Episode 29: Behind the scenes of the CSS Race (AIRBNB project)

Written by thatdania | Published 2017/11/30
Tech Story Tags: css | 24-hours | makersacademy | thatdania | animation

TLDRvia the TL;DR App

Don’t you remember the time where I said I would implement a CSS and HTML tutorial for fun here and there, haha don’t you remember the times when that statement was easier said than done. Haha, good times.

The last post I made about HTMl and CSS was about animations (which I will finish in a later post). It’s just that I have got a ton of stuff going on, especially to do with the AIRBNB challenge. I sit here on the CENTRAL LINE train to Liverpool street, waking up at 9 am and having slept at 2 am to accomplish a race of CSS.

I had (less than 24 hours) to do up our AIRBNB because if there’s a designer in the team, this webpage gotta look good. It would be a disgrace to my degree and my life’s passion. Overall, it took longer than I thought it would. However, when you get critiqued by your “almost-famous-designer-boyfriend” back at home about your design, you realise there are so many considerations for a website that you haven’t done.Miraculously, adding all those considerations are not required given that we only did this in a week. Give a team some credit.

####################

Challenge A: Please copy the stretch of the blog post from "Episode 29: Behind" through "Haha, good times." word for word.
Challenge B:
Answer these questions about the blog post:
(i) On which train line was the writer traveling?
(ii) How much time did the writer have to do up the AIRBNB?
(iii) On what date was the blog post published?
Challenge C: Write what comes next in the blog post about the AIRBNB CSS race, starting after its final sentence.
The records below are separate material and have nothing to do with the blog post.

####################

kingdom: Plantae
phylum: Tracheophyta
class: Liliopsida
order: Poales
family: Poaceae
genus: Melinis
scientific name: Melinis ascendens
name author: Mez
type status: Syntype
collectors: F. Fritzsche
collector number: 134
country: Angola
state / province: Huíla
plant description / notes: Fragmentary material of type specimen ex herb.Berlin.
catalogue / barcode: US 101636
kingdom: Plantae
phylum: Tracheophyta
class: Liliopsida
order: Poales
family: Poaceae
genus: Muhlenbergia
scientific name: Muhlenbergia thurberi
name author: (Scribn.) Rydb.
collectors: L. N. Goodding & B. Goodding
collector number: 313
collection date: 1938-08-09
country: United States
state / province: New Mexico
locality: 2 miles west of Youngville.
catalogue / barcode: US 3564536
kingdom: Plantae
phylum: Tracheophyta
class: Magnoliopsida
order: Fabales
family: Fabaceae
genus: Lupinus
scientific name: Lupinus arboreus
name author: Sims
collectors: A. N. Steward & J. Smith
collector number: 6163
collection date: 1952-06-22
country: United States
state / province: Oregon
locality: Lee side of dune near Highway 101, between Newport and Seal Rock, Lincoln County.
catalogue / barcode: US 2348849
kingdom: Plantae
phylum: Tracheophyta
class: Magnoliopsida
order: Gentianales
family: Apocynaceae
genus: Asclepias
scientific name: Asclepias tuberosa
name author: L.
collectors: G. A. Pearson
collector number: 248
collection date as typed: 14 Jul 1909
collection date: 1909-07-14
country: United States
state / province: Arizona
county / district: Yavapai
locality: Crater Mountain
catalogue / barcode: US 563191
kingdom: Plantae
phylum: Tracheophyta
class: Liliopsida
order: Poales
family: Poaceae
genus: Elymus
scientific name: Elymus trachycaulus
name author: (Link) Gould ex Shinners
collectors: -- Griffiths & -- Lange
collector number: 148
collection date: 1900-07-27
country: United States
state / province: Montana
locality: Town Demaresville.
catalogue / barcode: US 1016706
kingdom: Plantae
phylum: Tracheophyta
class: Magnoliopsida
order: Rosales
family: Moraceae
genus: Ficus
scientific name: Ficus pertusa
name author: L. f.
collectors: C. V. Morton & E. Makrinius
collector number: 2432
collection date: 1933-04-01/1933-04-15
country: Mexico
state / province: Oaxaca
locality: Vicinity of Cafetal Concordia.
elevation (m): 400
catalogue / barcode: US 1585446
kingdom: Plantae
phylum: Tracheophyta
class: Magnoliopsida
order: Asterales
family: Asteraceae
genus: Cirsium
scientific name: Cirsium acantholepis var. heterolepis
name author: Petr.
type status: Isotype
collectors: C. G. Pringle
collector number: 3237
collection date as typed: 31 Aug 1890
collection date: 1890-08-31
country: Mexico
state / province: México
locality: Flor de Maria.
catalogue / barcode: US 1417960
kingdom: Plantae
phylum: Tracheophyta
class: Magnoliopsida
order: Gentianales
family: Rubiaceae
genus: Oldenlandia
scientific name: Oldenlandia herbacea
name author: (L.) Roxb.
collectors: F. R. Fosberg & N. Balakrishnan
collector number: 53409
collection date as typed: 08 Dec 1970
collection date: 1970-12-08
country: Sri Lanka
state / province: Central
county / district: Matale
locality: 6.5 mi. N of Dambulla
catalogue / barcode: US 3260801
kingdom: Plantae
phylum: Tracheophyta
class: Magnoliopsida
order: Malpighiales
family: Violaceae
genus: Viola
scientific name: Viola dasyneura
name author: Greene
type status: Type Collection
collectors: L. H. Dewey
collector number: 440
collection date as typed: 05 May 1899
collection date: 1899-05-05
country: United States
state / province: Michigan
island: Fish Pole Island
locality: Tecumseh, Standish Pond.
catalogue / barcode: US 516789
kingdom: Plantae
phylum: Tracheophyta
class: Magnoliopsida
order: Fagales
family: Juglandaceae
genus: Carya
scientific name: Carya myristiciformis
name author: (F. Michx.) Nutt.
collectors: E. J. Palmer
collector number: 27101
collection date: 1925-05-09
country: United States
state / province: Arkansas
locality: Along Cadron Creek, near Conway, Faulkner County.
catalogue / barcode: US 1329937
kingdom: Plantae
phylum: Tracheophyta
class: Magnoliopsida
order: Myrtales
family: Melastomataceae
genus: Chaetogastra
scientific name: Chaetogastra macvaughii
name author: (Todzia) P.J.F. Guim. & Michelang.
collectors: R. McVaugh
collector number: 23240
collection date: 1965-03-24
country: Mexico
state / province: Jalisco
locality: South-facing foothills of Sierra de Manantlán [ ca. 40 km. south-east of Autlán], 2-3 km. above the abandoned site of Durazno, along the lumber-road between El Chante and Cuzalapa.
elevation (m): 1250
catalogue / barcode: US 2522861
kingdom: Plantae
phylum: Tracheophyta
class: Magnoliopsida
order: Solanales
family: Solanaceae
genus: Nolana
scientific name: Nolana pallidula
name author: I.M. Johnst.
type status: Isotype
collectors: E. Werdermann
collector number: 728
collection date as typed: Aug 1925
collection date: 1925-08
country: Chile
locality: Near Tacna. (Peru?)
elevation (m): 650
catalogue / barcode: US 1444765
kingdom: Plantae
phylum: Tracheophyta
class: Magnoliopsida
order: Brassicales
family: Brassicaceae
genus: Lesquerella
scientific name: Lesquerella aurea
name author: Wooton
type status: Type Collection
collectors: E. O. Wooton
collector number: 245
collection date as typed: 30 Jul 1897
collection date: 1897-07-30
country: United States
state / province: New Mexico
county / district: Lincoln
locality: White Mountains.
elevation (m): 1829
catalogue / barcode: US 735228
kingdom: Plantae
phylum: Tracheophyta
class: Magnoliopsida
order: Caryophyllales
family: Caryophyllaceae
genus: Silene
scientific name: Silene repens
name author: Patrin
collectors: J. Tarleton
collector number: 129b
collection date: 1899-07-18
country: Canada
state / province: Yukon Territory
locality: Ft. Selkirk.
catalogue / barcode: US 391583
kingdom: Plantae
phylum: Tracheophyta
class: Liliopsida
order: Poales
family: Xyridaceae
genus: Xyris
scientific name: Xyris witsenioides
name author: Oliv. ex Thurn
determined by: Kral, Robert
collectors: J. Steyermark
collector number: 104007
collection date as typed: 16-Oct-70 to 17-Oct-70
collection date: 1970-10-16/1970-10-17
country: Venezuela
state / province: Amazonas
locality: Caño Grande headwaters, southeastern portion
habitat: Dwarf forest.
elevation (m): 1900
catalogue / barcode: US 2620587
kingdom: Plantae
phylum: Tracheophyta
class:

####################

Result A:
Episode 29: Behind the scenes of the CSS Race (AIRBNB project)

Written by thatdania | Published 2017/11/30
Tech Story Tags: css | 24-hours | makersacademy | thatdania | animation

TLDRvia the TL;DR App

Don’t you remember the time where I said I would implement a CSS and HTML tutorial for fun here and there, haha don’t you remember the times when that statement was easier said than done. Haha, good times.

Result B:
(i) The CENTRAL LINE, to Liverpool street.
(ii) Less than 24 hours.
(iii) 2017/11/30.

Result C:
This CSS blog is going to be about all the stuff I manage to achieve in less that 24 hours for a project. Some of these are a lot easier than you think.

W3schools is a jackpot.

So, through my late night with CSS, these are the following list of things I learnt below:

  • Button hovers
  • Make your button look like you are pressing a button
  • Making sure the text fields are not padded and you can fill in to the required length.
  • Website layout and alignment
  • Adding images to the right size and positioning them in CSS
  • Playing around with shadows on objects and allowing yourself to move the shadows.
  • Customising your cursor (To the default options or someone’s face) I lived for this cursor.

Apart from the new skills that I will cover today (which are not that hard when I look back on it), the rest were pretty straight forward or that I covered it. The hardest part I thing in this race was making sure you had considered all the design elements and how the website flowed. For example, initially I would have a sign up and login button designed the same way and placed right beside each other. However, given the input fields, how would one know whether those input fields were for signing up or login.

Ergh, design issue, which made me have to back-track on all the design features I had implemented.

I’ve probably mentioned this a lot of times but I will continue to do so as I don’t believe anyone out there is reading every single blog post I right. If you are, claim and I’ll apologize.

Is it important to make something functional or work? Yes, that’s the most important thing out of everything. However, if the market is where everyone can make something work, will your product get recognition? Let’s face reality shall we? No, because your product is just like any other.

If maps were designed badly, it would be terrible for us to find our way.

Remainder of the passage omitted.